**** FONTE

O hardware da FHP voa do Porto
para o resto do universo

A Frezite High Performance surgiu em 2007, numa altura em que poucas empresas faziam hardware para a indústria aeroespacial. Entretanto, a empresa portuense cresceu e tem vindo a participar em importantes projetos e missões espaciais internacionais
— tanto que até já levou hardware a Marte.

“Ils sont seulement deux!” Quando, em 2007, a aventura da Frezite High Performance (FHP) começou, a equipa era composta apenas por dois elementos. Um deles era Miguel Santos, que orgulhosamente se descreve como o “colaborador mais antigo” da empresa. Na altura, “o sonho era fazer hardware de voo em Portugal”. E começaram bem — tanto que o trabalho realizado parecia ser obra de uma equipa que, na verdade, era um duo. Daí o comentário em francês (“São só dois!”, em português) de um cliente suíço surpreendido aquando da sua visita às instalações da FHP para a receção do primeiro MGSE (Mechanical Ground Support Equipment) da empresa.  

Ao longo destes 15 anos, a “equipa tem vindo a crescer regularmente”. O nome da empresa sediada no Porto também se expandiu, muito por conta das participações em projetos e missões espaciais que se foram somando no currículo. Com isso, a carteira de clientes ficou mais recheada — e o cliente suíço continua a fazer parte dessa lista.   

Em 2007, quando a FHP surgiu, “existiam já algumas empresas a trabalhar de forma ativa em missões da Agência Espacial Europeia [ESA] mas muito poucas faziam hardware”, recorda o atual Commercial Business Manager da empresa. A empresa não abdica de um “conjunto de valores” desde então: “a qualidade, a excelência, o compromisso, a inovação e a tenacidade”. Além disso, acrescenta Miguel Santos, também a multidisciplinaridade da equipa contribui para o sucesso da FHP.

********
**** DADOS EM BRUTO

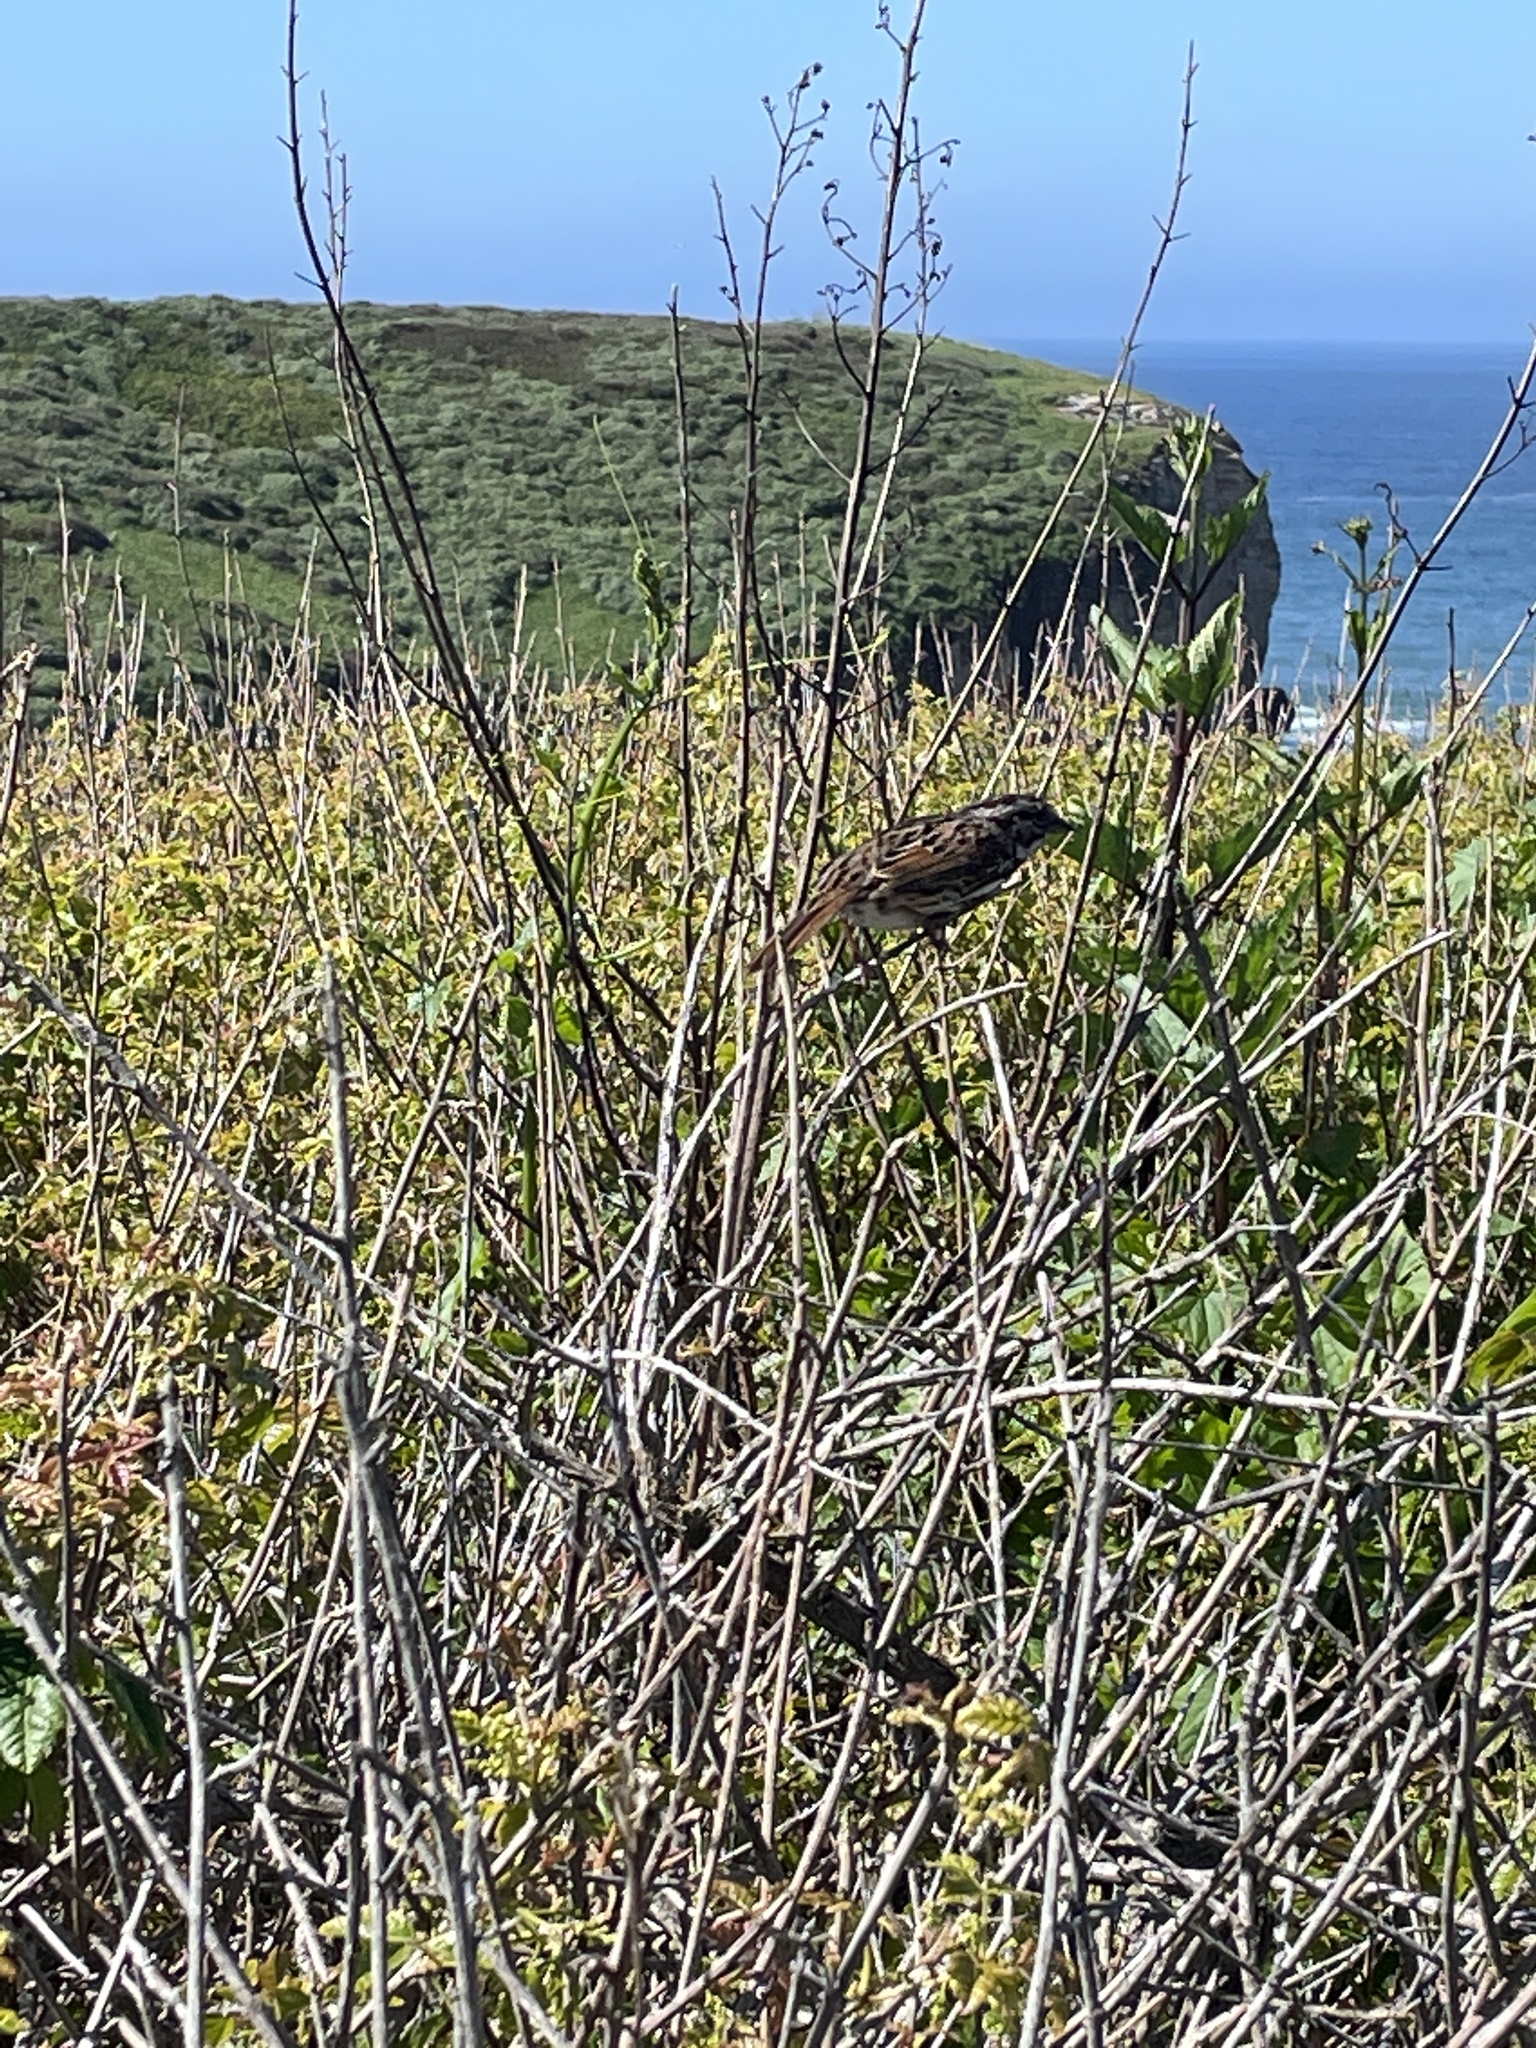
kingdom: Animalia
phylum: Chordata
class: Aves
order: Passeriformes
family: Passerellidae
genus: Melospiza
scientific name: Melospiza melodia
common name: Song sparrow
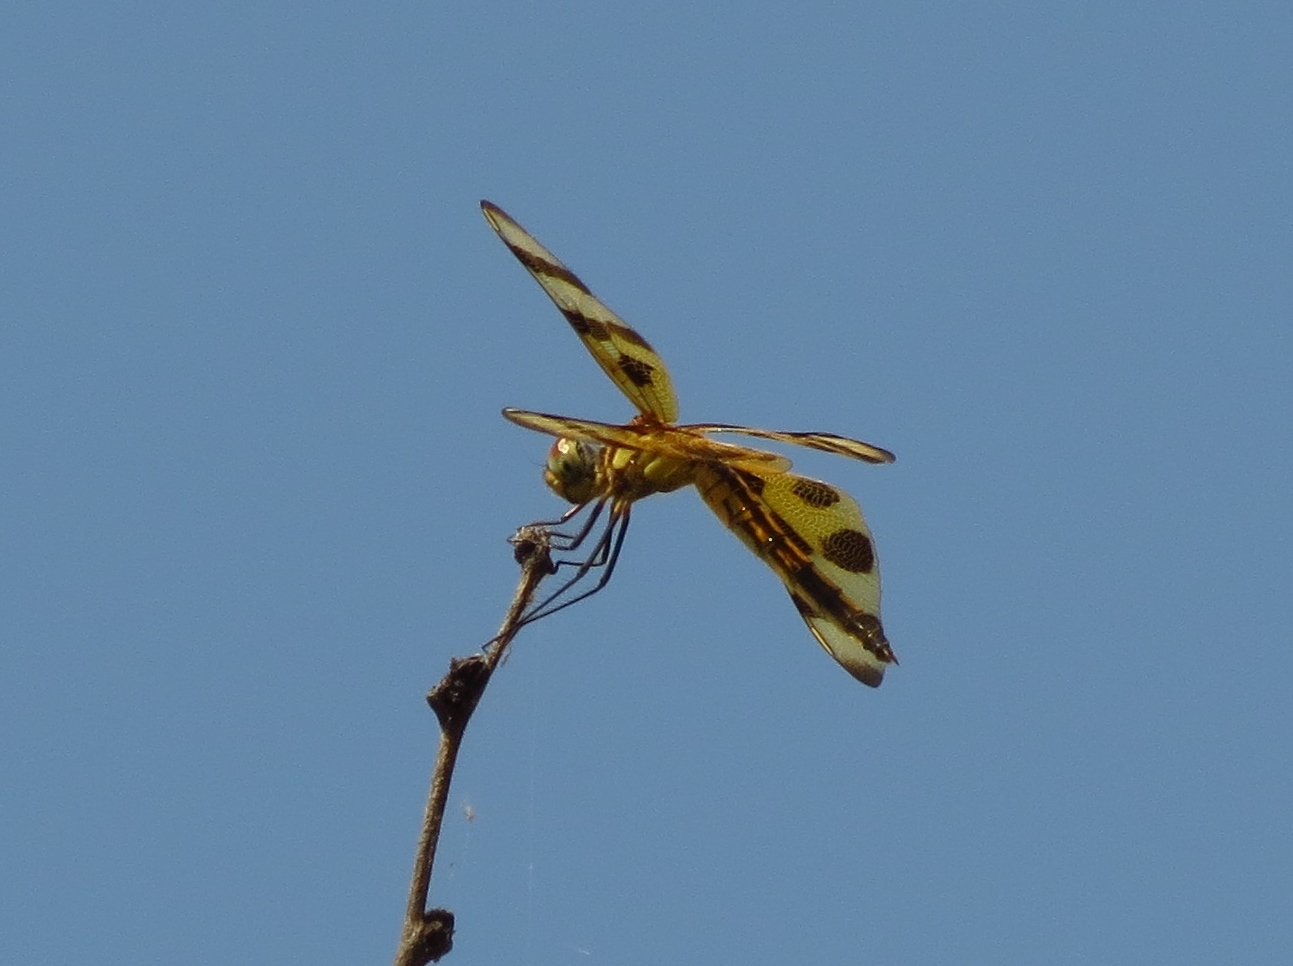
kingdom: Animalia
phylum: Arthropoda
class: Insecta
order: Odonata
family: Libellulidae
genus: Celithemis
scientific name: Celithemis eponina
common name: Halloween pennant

********

PROBLEMA PROPOSTO 1:
Responda, com base no artigo sobre a FHP:
(a) Em que ano começou a Frezite High Performance?
(b) De que nacionalidade era o cliente que comentou em francês durante a visita às instalações?
(c) Que valores a empresa afirma manter desde o início?
PROBLEMA PROPOSTO 2: Cite do artigo sobre a FHP o trecho que abre com as palavras que contêm "Ao longo destes" e fecha com "parte dessa lista.".
PROBLEMA PROPOSTO 3: Reescreva em forma de lista o parágrafo do artigo sobre a FHP que começa por "Ao longo destes 15 anos", mantendo os factos principais.
Os dados constituem material à parte, sem relação com o artigo sobre a FHP.

RESPOSTA COMPLETA 1:
(a) A Frezite High Performance começou em 2007.
(b) O cliente era suíço.
(c) A empresa mantém a qualidade, a excelência, o compromisso, a inovação e a tenacidade.

RESPOSTA COMPLETA 2:
Ao longo destes 15 anos, a “equipa tem vindo a crescer regularmente”. O nome da empresa sediada no Porto também se expandiu, muito por conta das participações em projetos e missões espaciais que se foram somando no currículo. Com isso, a carteira de clientes ficou mais recheada — e o cliente suíço continua a fazer parte dessa lista.

RESPOSTA COMPLETA 3:
- Em 15 anos, a equipa cresceu regularmente.
- O nome da empresa, sediada no Porto, ganhou projeção graças à participação em projetos e missões espaciais.
- A carteira de clientes aumentou.
- O cliente suíço continua entre os clientes da empresa.